Every person who, under color of any statute, ordinance, regulation, custom, or usage, of any State or Territory or the District of Columbia, subjects, or causes to be subjected, any citizen of the United States or other person within the jurisdiction thereof to the deprivation of any rights, privileges, or immunities secured by the Constitution and laws, shall be liable to the party injured in an action at law, suit in equity, or other proper proceeding for redress....

The City is a "person” subject to suit for purposes of the statute. See Richards v. Town of Eliot, 2001 ME 132, ¶ 38, 780 A.2d 281; Polk v. Town of Lubec, 2000 ME 152, ¶ 12, 756 A.2d 510; Moen v. Town of Fairfield, 1998 ME 135, ¶ 7 n. 3, 713 A.2d 321.

. The employees did not, and do not now, assert a separate violation of article I, section 4 of the Maine Constitution.

. The Pickering test does not apply when a government employee speaks "as an employee upon matters only of personal interest” rather than "as a citizen upon matters of public concern.” United States v. Nat’l Treasury Emp. Union, 513 U.S. 454, 466, 115 S.Ct. 1003, 130 L.Ed.2d 964 (1995) (quotation marks omitted). For example, “private speech that involves nothing more than a complaint about a change in the employee's own duties may give rise to discipline without imposing any special burden of justification on the government employer.” Id.
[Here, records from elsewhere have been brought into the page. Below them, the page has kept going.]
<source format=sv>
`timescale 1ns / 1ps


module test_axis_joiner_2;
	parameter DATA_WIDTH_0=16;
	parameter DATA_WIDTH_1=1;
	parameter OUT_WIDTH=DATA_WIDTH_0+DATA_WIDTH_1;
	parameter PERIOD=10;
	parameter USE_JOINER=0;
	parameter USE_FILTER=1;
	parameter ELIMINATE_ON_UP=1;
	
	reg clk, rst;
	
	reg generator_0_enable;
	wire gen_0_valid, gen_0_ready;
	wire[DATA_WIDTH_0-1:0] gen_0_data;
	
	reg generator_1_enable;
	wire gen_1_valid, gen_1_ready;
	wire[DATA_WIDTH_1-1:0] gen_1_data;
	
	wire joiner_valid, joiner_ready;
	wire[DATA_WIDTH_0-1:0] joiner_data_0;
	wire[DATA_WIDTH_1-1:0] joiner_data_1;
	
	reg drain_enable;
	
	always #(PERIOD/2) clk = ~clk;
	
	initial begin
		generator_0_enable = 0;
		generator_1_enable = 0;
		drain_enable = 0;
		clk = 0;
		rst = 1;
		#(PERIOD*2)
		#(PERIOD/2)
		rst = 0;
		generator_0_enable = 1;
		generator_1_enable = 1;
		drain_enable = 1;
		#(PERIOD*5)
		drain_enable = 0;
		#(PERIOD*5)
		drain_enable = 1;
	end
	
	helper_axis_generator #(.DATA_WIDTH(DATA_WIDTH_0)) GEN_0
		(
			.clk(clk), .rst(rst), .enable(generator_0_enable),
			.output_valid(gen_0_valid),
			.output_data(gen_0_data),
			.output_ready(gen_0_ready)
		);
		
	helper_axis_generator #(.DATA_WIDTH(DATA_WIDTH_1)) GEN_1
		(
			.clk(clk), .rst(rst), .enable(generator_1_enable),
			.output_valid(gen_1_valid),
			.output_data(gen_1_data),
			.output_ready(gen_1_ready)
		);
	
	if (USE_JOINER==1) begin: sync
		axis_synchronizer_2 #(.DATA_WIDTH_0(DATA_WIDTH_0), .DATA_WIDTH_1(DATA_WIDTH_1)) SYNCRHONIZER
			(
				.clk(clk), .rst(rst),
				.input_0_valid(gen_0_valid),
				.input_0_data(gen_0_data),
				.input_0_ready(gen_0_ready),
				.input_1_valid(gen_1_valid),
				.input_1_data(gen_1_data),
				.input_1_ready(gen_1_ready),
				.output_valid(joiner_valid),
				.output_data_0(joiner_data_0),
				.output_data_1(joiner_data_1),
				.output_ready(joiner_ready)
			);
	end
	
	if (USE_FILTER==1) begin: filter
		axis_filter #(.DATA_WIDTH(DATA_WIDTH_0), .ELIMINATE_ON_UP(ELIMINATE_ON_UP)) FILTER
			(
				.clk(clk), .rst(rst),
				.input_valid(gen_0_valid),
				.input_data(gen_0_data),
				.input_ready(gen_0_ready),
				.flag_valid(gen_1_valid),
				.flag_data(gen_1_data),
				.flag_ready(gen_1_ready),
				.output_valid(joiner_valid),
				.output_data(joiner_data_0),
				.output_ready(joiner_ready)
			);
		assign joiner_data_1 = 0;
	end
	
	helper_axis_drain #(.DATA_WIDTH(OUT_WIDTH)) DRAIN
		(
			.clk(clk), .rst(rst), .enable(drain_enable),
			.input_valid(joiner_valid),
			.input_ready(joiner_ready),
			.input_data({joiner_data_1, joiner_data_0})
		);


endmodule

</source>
. In part, Gailey avers that

[w]ith regard to ... the "political activity" *358provision of the Personnel Policy, there are a number of reasons why I want this provision in the Personnel Policy. I want there to be efficient and effective municipal government operations; I want a municipal government that enjoys public confidence; I want individual citizens to be free of municipal governmental discrimination based on their political activities or connections; I want municipal government employees to be free of employer pressure in their personal political decisions; and I want to prevent a situation where a subordinate employee runs against a supervisor.
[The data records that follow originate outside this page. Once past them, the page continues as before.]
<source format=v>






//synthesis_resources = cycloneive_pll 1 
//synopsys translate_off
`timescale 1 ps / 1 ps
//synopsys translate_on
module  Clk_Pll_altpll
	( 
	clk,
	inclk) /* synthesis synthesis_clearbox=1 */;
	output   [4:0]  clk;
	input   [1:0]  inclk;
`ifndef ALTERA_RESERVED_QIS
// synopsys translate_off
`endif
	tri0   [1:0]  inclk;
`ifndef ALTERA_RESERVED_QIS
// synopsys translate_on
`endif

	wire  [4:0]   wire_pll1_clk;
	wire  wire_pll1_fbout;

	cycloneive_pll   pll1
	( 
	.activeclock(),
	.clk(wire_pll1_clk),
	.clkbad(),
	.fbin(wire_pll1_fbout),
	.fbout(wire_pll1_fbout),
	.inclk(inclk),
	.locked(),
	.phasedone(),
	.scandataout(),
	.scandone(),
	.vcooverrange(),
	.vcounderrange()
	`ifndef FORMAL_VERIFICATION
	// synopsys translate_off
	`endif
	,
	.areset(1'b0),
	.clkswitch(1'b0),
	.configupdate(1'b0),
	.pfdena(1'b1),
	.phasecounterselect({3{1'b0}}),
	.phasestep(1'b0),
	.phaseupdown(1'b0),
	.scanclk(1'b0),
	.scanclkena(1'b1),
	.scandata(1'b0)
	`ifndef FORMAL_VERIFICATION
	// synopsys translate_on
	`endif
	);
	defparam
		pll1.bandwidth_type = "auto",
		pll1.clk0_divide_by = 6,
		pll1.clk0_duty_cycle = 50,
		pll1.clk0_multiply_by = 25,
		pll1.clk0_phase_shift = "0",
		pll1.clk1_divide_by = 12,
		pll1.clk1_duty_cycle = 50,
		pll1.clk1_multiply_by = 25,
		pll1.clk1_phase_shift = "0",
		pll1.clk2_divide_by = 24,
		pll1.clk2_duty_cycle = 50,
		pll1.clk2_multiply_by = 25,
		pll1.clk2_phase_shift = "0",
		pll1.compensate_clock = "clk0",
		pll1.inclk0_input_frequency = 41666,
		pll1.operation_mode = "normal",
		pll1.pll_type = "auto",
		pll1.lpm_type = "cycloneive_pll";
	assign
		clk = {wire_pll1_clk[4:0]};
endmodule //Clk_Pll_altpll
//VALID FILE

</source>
. Nor could a school department employee run for election to the Board and thereby gain authority over his or her supervisor; that possibility is foreclosed by statute. See 20-A M.R.S. § 1002(2) (2012).

. Why it would be awkward for the City Manager to request routine budget information from the Board if one or more of its members was also a City employee is, as the Superior Court also concluded, not apparent.

. We remain true to our rule that "[o]rdi-nances are presumed constitutional.” Fitanides v. City of Saco, 2004 ME 32, ¶ 10, 843 A.2d 8. Callaghan and Edwards met their initial burden to show that the personnel policy restricted their efforts to speak on matters of public concern. If they had not met that burden, the policy's presumption of constitutionality would remain, and the City would prevail. See id. ¶ 14. Thus we have done what the dissent contends we failed to do, which is to “initially presume that the ordinance is constitutional.” Dissenting Opinion ¶ 50.

.Positive relief is required for these plaintiffs, however, because the factual record is complete. The parties had a full opportunity to present facts at the summary judgment level, and the facts they presented were essentially uncontroverted. Thus, there is no reason for us to simply remand this matter to the trial court for further fact-finding.